[r6rs-discuss] [Formal] Remove double phase semantics

From: dyb_at_cs.indiana.edu <dyb>
Date: Sun Nov 26 13:49:07 2006

[I'm responding as a user/developer rather than as an editor.]

> It has been pointed out to me that the fact that foo-f is local may inhibit
> some optimizations that are directly possible in the shared-binding model.

Having done the pointing out, I feel I should clarify. The obvious
problem with Andre's transformation is that it introduces additional local
variables and indirects, so the claim that the multi-phase model can be
implemented as efficiently as the single-phase model is wrong. A more
subtle and potentially more costly problem is that it will cause closures
to become larger and/or more deeply nested (with more indirects).
Furthemore, it will also inhibit closure elimination, and optimization
that Chez Scheme and possibly some other systems do. For example, in:

   (letrec ([even? (lambda (x) (or (= x 0) (odd? (- x 1))))]
            [odd? (lambda (x) (and (not (= x 1)) (even? (- x 1))))])
     ---)

each procedure has only the other as a free variable---if - and = are
top-level (global) references whose locations can be embedded in the code
stream.
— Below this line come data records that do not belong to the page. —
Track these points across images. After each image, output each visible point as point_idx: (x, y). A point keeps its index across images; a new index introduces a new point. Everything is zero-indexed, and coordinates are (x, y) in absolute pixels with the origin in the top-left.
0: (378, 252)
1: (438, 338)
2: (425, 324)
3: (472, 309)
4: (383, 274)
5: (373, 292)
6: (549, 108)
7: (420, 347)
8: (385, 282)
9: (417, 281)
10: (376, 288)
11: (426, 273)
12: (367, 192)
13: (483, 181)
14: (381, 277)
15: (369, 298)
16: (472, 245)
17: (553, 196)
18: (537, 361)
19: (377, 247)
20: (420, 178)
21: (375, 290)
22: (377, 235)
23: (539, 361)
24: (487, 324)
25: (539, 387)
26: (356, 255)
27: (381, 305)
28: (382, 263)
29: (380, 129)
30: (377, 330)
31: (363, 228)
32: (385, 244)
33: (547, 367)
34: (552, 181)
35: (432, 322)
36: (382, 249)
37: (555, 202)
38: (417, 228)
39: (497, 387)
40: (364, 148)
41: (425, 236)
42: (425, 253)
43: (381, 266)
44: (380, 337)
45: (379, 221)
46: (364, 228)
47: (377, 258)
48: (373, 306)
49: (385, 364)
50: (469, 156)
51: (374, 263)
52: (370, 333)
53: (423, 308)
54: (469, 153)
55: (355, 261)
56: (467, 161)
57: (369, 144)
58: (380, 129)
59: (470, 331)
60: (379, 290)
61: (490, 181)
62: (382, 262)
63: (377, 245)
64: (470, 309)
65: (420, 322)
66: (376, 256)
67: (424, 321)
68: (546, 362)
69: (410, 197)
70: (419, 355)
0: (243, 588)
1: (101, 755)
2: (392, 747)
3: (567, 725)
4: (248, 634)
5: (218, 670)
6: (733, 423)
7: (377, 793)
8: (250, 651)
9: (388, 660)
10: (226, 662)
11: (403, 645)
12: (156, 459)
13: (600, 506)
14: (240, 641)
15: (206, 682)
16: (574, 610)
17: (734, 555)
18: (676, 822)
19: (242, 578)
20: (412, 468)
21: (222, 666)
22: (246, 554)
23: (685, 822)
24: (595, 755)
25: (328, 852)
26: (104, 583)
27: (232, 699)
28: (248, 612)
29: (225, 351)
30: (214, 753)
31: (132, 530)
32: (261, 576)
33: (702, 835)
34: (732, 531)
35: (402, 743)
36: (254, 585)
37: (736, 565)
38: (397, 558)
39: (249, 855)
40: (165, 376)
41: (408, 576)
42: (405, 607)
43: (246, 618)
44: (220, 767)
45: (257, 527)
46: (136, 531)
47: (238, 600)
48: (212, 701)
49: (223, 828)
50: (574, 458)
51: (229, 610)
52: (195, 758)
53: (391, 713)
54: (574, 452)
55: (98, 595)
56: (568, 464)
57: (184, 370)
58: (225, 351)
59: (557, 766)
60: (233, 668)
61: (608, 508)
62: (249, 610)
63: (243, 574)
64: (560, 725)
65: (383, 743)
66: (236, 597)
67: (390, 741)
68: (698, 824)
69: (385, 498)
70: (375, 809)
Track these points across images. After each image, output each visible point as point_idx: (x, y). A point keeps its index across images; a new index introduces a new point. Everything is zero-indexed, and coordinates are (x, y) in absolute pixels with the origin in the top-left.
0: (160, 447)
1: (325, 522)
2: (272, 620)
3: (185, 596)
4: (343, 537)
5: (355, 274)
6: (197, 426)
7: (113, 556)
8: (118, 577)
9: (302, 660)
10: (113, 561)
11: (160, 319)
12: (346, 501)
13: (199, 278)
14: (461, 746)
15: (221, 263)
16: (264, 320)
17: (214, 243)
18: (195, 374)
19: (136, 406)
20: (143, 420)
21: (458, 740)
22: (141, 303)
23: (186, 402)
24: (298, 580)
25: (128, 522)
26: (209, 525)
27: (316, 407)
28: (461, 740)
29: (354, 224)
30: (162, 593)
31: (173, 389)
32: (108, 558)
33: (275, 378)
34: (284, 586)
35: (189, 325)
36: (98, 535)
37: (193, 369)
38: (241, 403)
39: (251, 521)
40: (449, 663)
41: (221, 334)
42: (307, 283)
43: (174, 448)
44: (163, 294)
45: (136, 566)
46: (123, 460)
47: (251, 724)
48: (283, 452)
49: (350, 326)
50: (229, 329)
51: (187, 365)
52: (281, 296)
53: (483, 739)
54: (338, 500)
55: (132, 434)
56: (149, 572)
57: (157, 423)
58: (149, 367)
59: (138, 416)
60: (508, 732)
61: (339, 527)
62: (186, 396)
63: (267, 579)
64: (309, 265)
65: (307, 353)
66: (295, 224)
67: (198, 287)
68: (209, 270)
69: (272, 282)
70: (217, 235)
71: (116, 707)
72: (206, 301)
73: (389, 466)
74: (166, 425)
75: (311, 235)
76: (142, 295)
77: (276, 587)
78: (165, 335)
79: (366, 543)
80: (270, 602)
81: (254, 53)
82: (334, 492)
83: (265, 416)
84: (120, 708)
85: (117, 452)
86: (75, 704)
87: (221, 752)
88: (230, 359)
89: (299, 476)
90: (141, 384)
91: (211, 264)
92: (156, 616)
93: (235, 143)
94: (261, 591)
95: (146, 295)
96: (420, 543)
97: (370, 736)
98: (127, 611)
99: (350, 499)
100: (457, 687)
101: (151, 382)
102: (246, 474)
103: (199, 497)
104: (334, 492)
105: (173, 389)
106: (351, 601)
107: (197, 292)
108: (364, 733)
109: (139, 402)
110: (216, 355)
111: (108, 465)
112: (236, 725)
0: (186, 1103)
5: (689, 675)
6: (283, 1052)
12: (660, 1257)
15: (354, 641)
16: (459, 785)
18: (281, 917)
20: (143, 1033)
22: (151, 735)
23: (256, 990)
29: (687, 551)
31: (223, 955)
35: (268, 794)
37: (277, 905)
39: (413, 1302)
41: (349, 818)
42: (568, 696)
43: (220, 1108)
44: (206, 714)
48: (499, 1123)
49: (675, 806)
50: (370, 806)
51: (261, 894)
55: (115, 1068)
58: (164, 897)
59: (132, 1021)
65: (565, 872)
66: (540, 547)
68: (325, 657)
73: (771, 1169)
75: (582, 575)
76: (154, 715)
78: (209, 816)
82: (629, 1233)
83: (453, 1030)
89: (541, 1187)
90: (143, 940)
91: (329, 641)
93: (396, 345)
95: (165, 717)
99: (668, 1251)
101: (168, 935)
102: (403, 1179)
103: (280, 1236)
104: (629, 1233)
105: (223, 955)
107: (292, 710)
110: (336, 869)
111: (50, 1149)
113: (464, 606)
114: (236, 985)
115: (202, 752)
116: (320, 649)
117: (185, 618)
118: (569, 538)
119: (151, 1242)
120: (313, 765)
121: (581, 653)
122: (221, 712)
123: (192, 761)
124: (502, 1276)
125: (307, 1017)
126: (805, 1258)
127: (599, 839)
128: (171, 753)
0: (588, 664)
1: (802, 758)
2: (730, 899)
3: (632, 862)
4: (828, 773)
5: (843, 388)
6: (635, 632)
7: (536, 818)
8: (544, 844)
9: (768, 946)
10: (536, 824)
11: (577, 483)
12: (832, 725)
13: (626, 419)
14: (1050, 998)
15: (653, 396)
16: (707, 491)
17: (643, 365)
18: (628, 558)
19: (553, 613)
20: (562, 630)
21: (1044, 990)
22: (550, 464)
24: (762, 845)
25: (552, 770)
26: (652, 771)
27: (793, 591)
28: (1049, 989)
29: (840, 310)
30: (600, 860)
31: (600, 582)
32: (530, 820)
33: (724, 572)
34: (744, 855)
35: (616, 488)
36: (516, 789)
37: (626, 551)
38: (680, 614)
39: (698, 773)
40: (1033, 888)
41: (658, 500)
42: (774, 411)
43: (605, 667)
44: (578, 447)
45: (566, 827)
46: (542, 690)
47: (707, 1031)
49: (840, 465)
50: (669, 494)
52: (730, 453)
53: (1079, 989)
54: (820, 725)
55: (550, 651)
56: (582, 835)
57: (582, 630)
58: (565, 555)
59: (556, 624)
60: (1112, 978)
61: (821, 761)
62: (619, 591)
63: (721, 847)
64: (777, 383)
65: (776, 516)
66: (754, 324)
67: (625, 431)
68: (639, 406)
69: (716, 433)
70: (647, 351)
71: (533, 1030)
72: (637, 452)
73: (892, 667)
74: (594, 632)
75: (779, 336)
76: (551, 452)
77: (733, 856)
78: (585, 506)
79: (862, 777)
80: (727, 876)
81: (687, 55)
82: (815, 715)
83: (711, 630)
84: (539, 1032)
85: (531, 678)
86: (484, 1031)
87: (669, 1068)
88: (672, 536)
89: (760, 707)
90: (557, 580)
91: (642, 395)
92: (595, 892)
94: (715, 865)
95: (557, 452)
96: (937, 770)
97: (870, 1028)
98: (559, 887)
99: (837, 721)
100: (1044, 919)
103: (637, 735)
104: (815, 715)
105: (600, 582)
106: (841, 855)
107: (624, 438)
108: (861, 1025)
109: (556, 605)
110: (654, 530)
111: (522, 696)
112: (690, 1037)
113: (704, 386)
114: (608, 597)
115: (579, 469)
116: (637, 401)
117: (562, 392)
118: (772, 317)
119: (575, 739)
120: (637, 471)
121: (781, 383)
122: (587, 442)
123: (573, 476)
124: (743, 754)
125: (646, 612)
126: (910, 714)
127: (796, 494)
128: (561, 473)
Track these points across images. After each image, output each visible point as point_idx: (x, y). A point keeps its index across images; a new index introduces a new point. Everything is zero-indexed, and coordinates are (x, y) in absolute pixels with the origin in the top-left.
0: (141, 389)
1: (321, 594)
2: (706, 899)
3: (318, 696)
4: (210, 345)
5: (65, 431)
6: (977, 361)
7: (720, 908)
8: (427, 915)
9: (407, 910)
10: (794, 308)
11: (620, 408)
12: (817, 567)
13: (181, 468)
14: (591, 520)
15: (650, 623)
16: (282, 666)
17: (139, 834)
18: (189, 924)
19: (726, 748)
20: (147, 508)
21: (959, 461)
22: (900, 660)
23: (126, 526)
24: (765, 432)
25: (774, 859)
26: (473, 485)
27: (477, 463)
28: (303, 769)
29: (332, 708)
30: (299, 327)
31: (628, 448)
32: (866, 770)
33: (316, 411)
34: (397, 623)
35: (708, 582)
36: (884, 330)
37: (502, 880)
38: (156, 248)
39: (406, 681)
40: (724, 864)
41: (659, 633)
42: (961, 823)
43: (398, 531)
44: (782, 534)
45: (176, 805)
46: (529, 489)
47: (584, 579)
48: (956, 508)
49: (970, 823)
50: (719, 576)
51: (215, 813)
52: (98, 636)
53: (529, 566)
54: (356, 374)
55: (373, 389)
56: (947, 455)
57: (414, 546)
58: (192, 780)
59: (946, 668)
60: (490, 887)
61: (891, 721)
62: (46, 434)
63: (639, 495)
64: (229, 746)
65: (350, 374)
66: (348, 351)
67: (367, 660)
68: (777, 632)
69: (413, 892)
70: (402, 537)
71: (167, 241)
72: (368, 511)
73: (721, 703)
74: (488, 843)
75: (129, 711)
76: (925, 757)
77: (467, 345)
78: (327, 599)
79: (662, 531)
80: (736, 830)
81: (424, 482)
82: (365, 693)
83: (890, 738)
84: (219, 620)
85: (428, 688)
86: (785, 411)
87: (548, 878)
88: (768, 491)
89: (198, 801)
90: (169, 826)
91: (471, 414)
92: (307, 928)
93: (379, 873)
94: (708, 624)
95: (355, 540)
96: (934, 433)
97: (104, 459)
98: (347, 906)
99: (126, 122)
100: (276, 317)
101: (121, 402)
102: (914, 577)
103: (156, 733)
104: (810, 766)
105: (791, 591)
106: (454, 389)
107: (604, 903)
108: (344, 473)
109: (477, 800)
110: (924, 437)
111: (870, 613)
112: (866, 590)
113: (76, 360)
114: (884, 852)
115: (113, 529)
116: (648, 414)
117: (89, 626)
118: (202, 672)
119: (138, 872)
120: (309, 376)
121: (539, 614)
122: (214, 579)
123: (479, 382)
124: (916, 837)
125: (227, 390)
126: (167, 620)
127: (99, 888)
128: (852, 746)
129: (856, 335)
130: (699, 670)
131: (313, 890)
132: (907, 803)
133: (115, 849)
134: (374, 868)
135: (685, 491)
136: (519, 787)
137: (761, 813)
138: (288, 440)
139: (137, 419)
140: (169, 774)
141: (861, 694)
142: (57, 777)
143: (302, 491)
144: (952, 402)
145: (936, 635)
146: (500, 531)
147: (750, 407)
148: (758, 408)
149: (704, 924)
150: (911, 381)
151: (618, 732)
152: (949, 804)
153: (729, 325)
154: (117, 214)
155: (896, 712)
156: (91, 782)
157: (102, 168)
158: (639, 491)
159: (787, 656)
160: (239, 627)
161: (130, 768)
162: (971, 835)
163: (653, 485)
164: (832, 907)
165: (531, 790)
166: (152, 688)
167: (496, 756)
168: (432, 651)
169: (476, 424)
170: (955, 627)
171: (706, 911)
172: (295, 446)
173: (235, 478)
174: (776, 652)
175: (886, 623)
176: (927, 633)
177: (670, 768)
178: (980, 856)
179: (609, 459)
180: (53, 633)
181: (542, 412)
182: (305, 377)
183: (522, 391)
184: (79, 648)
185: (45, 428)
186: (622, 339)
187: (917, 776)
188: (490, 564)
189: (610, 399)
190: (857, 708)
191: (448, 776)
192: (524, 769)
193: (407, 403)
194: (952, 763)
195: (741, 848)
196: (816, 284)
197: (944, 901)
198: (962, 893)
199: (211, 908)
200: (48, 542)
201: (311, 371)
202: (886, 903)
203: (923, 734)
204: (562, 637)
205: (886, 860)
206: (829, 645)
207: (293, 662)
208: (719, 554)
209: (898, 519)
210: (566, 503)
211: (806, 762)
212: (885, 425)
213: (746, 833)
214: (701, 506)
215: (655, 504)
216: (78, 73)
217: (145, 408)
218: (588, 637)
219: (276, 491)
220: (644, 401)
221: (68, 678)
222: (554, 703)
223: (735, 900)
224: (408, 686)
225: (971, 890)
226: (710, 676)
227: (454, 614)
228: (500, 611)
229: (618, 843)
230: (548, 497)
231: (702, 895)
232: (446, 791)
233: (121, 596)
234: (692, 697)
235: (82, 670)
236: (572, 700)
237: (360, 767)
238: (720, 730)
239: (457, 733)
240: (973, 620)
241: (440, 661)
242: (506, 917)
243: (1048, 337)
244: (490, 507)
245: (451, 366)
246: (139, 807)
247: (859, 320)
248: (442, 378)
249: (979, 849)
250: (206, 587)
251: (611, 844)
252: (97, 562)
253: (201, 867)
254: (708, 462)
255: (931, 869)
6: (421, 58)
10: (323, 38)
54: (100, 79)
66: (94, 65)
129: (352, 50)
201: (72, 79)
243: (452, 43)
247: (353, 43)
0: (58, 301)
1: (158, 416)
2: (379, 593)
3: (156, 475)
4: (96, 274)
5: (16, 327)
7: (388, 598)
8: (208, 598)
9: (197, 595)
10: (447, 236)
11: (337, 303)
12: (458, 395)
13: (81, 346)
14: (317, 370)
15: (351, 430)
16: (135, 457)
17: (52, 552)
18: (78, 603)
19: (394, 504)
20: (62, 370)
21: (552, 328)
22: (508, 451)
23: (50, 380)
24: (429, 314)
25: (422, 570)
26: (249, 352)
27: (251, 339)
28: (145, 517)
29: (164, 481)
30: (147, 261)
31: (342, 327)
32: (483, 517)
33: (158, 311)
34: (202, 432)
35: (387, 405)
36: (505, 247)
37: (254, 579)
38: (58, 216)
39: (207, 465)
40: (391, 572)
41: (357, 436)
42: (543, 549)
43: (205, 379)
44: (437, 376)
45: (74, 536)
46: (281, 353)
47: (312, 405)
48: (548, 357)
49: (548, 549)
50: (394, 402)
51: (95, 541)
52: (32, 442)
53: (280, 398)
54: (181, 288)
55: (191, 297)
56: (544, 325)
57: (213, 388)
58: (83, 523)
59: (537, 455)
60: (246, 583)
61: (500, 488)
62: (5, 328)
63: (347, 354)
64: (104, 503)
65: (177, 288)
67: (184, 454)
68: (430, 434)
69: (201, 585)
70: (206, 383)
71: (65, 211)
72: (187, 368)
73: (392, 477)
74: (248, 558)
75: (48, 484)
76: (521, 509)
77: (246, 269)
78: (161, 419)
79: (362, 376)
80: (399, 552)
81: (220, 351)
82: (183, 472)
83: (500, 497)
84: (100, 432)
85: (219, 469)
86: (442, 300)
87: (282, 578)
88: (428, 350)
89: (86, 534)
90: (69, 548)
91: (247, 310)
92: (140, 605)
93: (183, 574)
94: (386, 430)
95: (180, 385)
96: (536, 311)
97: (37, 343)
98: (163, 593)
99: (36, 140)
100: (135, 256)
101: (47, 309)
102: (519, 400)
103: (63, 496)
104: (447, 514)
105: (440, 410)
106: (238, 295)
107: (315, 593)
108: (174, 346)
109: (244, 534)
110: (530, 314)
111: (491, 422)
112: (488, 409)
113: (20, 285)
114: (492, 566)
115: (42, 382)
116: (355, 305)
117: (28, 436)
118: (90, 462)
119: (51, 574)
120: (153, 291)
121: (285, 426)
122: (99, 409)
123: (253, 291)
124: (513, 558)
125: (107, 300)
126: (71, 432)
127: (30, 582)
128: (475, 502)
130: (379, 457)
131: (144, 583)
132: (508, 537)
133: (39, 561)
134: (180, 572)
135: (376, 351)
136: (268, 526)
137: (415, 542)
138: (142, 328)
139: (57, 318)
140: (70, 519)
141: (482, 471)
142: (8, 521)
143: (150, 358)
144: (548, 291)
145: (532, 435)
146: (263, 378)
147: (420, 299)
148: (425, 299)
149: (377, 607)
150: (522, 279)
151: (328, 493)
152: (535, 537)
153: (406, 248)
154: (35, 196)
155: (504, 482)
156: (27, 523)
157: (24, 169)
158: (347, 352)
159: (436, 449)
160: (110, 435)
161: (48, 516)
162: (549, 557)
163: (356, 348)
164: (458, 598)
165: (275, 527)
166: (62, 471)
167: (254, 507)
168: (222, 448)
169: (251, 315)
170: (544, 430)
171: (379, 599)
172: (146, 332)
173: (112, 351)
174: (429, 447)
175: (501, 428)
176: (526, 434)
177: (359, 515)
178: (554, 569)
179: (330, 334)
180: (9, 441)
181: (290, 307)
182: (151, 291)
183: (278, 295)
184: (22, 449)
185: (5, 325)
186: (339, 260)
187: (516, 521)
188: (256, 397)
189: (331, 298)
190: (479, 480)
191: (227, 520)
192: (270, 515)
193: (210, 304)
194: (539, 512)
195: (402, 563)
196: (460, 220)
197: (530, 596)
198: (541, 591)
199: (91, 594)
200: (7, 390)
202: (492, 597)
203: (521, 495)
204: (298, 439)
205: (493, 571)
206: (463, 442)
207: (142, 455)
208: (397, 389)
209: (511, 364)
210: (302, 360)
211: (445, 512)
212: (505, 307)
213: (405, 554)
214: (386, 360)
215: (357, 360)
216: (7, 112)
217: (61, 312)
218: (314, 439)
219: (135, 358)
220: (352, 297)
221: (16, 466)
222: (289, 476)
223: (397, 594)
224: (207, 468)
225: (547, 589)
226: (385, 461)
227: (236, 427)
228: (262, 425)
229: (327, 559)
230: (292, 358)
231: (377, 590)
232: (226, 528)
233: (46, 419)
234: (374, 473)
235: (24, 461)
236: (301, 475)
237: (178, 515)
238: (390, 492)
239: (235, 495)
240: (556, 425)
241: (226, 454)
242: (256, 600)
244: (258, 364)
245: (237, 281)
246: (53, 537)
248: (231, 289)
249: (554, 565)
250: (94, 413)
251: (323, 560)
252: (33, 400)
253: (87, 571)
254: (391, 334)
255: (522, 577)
Thus, each needs its closure only to access the closure of the
other, so neither is really needed. Once the closure is eliminated, we
have what amounts to C code with no overhead for closure creation, passing
of closures among procedures, or indirects to obtain the closure to pass.

In Andre's model, - and = would become free lexical variables, and the
optimization would be defeated.

> However, in the most common case where f does not mutate any free variables, or
> refer to any procedure that does, the first encoding can be simplified to the
> second.

For the simplification to take place, f cannot even reference a mutable
variable or call a procedure that either mutates or references a mutable
variable. I'm not certain that this is the common case for all or even
most of the libraries that people are going to write. I'm not sure if
it's even true for most primitives. Consider - and =, used in the example
above. Both can end up calling raise in certain circumstances, and raise
probably references a mutable variable holding the current exception
handler. Thus neither - nor = would be subject to the simplification.

Even if it were true for most exported variables, all it takes is one
reference to one variable that does access mutable state, directly or
indirectly, in one of a group of mutually recursive procedures to inhibit
the closure-elimination optimization for all of them.

> Whether compiler writers wish to spend time on this optimization is a
> separate question, though.

Yes, it is. One of the goals of the library subsystem is to support the
generation of efficient code. I consider increasing the size and/or
nesting of closures and inhibiting useful optimizations that are already
performed in practice poor support indeed. Even if your claim that the
overhead can be eliminated in most cases turns out to be true, a developer
has only so much time to spend on optimizations and can add only so much
complexity to a compiler before it becomes unwieldy or inefficient. If we
have to spend time trying to overcome hurdles placed in front of us by the
library system, the end result will necessarily be less efficient code.